The records: Begin

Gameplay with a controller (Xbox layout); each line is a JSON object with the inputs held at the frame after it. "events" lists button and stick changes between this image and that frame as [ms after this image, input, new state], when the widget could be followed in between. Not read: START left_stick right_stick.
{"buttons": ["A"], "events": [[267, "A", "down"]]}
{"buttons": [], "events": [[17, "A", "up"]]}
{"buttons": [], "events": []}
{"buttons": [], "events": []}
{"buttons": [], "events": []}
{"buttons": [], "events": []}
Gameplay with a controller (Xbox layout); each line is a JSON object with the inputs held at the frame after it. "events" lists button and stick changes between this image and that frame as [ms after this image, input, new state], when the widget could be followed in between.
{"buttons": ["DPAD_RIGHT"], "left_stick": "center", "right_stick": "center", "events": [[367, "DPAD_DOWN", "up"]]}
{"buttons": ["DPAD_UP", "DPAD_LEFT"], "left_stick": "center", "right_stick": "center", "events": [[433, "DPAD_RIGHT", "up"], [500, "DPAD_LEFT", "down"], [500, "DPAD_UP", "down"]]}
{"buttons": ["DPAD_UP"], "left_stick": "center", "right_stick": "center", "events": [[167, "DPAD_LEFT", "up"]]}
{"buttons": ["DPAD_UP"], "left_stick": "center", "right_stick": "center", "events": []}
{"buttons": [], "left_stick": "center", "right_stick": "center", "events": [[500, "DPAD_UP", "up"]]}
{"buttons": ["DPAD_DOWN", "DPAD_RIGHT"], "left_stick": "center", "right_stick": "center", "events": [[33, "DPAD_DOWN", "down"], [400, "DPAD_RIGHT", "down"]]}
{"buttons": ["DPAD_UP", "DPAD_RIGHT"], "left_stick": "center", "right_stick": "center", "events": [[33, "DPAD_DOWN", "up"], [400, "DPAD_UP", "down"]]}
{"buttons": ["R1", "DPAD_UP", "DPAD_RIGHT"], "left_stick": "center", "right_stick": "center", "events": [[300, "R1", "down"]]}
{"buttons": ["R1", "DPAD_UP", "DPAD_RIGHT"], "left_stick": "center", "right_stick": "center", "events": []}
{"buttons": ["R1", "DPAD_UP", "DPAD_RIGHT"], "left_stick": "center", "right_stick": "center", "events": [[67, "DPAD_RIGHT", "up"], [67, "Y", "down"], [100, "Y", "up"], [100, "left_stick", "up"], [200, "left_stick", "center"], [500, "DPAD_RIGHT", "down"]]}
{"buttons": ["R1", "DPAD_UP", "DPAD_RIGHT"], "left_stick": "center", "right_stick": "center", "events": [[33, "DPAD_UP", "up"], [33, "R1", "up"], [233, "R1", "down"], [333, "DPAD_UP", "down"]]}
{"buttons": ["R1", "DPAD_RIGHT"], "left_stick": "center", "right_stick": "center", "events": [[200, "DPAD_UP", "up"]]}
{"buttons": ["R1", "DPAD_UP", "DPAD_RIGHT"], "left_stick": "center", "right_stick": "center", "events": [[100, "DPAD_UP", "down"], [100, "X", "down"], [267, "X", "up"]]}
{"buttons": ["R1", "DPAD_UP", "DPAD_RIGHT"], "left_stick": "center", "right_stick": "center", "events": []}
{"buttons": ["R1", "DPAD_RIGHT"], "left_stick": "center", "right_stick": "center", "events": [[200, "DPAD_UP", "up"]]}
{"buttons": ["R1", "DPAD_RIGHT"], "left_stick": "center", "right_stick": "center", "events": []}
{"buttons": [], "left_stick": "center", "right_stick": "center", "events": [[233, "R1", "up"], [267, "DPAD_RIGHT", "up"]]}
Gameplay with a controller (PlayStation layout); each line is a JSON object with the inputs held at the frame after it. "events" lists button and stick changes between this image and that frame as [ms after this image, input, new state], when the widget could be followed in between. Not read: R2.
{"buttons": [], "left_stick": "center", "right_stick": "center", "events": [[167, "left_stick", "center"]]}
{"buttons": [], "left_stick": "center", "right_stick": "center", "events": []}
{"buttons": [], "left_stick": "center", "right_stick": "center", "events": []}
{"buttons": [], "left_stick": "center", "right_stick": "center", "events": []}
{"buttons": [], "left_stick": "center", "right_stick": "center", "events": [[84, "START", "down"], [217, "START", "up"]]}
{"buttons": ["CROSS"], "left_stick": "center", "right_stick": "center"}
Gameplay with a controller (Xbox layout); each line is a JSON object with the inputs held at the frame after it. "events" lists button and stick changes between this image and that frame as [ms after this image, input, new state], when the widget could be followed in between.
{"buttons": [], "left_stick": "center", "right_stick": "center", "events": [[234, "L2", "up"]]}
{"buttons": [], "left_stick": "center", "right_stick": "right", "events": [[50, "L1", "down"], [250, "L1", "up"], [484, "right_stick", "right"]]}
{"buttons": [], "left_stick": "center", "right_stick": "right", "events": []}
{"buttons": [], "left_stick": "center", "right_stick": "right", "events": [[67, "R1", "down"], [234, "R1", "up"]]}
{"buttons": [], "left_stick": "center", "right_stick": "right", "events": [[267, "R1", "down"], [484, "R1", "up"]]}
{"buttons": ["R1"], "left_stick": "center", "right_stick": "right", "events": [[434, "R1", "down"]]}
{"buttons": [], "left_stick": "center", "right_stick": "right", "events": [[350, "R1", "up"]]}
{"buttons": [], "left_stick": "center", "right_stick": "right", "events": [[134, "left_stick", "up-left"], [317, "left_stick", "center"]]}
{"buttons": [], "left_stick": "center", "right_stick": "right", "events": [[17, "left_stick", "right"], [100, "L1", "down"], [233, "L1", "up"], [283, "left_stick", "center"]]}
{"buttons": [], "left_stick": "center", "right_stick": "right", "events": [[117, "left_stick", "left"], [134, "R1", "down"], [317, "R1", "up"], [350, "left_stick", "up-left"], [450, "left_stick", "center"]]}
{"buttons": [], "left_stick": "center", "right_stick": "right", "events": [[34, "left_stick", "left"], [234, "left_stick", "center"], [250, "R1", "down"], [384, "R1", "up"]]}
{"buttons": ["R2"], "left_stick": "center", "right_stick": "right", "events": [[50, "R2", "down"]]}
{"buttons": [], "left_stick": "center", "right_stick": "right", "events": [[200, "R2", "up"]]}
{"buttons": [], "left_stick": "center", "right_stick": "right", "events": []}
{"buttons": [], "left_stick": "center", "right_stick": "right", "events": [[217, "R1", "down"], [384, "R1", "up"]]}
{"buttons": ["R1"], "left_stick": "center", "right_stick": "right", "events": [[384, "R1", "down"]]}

The records: End

## Work order
Set every record down again exactly as written.

## Output below
Gameplay with a controller (Xbox layout); each line is a JSON object with the inputs held at the frame after it. "events" lists button and stick changes between this image and that frame as [ms after this image, input, new state], when the widget could be followed in between. Not read: START left_stick right_stick.
{"buttons": ["A"], "events": [[267, "A", "down"]]}
{"buttons": [], "events": [[17, "A", "up"]]}
{"buttons": [], "events": []}
{"buttons": [], "events": []}
{"buttons": [], "events": []}
{"buttons": [], "events": []}
Gameplay with a controller (Xbox layout); each line is a JSON object with the inputs held at the frame after it. "events" lists button and stick changes between this image and that frame as [ms after this image, input, new state], when the widget could be followed in between.
{"buttons": ["DPAD_RIGHT"], "left_stick": "center", "right_stick": "center", "events": [[367, "DPAD_DOWN", "up"]]}
{"buttons": ["DPAD_UP", "DPAD_LEFT"], "left_stick": "center", "right_stick": "center", "events": [[433, "DPAD_RIGHT", "up"], [500, "DPAD_LEFT", "down"], [500, "DPAD_UP", "down"]]}
{"buttons": ["DPAD_UP"], "left_stick": "center", "right_stick": "center", "events": [[167, "DPAD_LEFT", "up"]]}
{"buttons": ["DPAD_UP"], "left_stick": "center", "right_stick": "center", "events": []}
{"buttons": [], "left_stick": "center", "right_stick": "center", "events": [[500, "DPAD_UP", "up"]]}
{"buttons": ["DPAD_DOWN", "DPAD_RIGHT"], "left_stick": "center", "right_stick": "center", "events": [[33, "DPAD_DOWN", "down"], [400, "DPAD_RIGHT", "down"]]}
{"buttons": ["DPAD_UP", "DPAD_RIGHT"], "left_stick": "center", "right_stick": "center", "events": [[33, "DPAD_DOWN", "up"], [400, "DPAD_UP", "down"]]}
{"buttons": ["R1", "DPAD_UP", "DPAD_RIGHT"], "left_stick": "center", "right_stick": "center", "events": [[300, "R1", "down"]]}
{"buttons": ["R1", "DPAD_UP", "DPAD_RIGHT"], "left_stick": "center", "right_stick": "center", "events": []}
{"buttons": ["R1", "DPAD_UP", "DPAD_RIGHT"], "left_stick": "center", "right_stick": "center", "events": [[67, "DPAD_RIGHT", "up"], [67, "Y", "down"], [100, "Y", "up"], [100, "left_stick", "up"], [200, "left_stick", "center"], [500, "DPAD_RIGHT", "down"]]}
{"buttons": ["R1", "DPAD_UP", "DPAD_RIGHT"], "left_stick": "center", "right_stick": "center", "events": [[33, "DPAD_UP", "up"], [33, "R1", "up"], [233, "R1", "down"], [333, "DPAD_UP", "down"]]}
{"buttons": ["R1", "DPAD_RIGHT"], "left_stick": "center", "right_stick": "center", "events": [[200, "DPAD_UP", "up"]]}
{"buttons": ["R1", "DPAD_UP", "DPAD_RIGHT"], "left_stick": "center", "right_stick": "center", "events": [[100, "DPAD_UP", "down"], [100, "X", "down"], [267, "X", "up"]]}
{"buttons": ["R1", "DPAD_UP", "DPAD_RIGHT"], "left_stick": "center", "right_stick": "center", "events": []}
{"buttons": ["R1", "DPAD_RIGHT"], "left_stick": "center", "right_stick": "center", "events": [[200, "DPAD_UP", "up"]]}
{"buttons": ["R1", "DPAD_RIGHT"], "left_stick": "center", "right_stick": "center", "events": []}
{"buttons": [], "left_stick": "center", "right_stick": "center", "events": [[233, "R1", "up"], [267, "DPAD_RIGHT", "up"]]}
Gameplay with a controller (PlayStation layout); each line is a JSON object with the inputs held at the frame after it. "events" lists button and stick changes between this image and that frame as [ms after this image, input, new state], when the widget could be followed in between. Not read: R2.
{"buttons": [], "left_stick": "center", "right_stick": "center", "events": [[167, "left_stick", "center"]]}
{"buttons": [], "left_stick": "center", "right_stick": "center", "events": []}
{"buttons": [], "left_stick": "center", "right_stick": "center", "events": []}
{"buttons": [], "left_stick": "center", "right_stick": "center", "events": []}
{"buttons": [], "left_stick": "center", "right_stick": "center", "events": [[84, "START", "down"], [217, "START", "up"]]}
{"buttons": ["CROSS"], "left_stick": "center", "right_stick": "center"}
Gameplay with a controller (Xbox layout); each line is a JSON object with the inputs held at the frame after it. "events" lists button and stick changes between this image and that frame as [ms after this image, input, new state], when the widget could be followed in between.
{"buttons": [], "left_stick": "center", "right_stick": "center", "events": [[234, "L2", "up"]]}
{"buttons": [], "left_stick": "center", "right_stick": "right", "events": [[50, "L1", "down"], [250, "L1", "up"], [484, "right_stick", "right"]]}
{"buttons": [], "left_stick": "center", "right_stick": "right", "events": []}
{"buttons": [], "left_stick": "center", "right_stick": "right", "events": [[67, "R1", "down"], [234, "R1", "up"]]}
{"buttons": [], "left_stick": "center", "right_stick": "right", "events": [[267, "R1", "down"], [484, "R1", "up"]]}
{"buttons": ["R1"], "left_stick": "center", "right_stick": "right", "events": [[434, "R1", "down"]]}
{"buttons": [], "left_stick": "center", "right_stick": "right", "events": [[350, "R1", "up"]]}
{"buttons": [], "left_stick": "center", "right_stick": "right", "events": [[134, "left_stick", "up-left"], [317, "left_stick", "center"]]}
{"buttons": [], "left_stick": "center", "right_stick": "right", "events": [[17, "left_stick", "right"], [100, "L1", "down"], [233, "L1", "up"], [283, "left_stick", "center"]]}
{"buttons": [], "left_stick": "center", "right_stick": "right", "events": [[117, "left_stick", "left"], [134, "R1", "down"], [317, "R1", "up"], [350, "left_stick", "up-left"], [450, "left_stick", "center"]]}
{"buttons": [], "left_stick": "center", "right_stick": "right", "events": [[34, "left_stick", "left"], [234, "left_stick", "center"], [250, "R1", "down"], [384, "R1", "up"]]}
{"buttons": ["R2"], "left_stick": "center", "right_stick": "right", "events": [[50, "R2", "down"]]}
{"buttons": [], "left_stick": "center", "right_stick": "right", "events": [[200, "R2", "up"]]}
{"buttons": [], "left_stick": "center", "right_stick": "right", "events": []}
{"buttons": [], "left_stick": "center", "right_stick": "right", "events": [[217, "R1", "down"], [384, "R1", "up"]]}
{"buttons": ["R1"], "left_stick": "center", "right_stick": "right", "events": [[384, "R1", "down"]]}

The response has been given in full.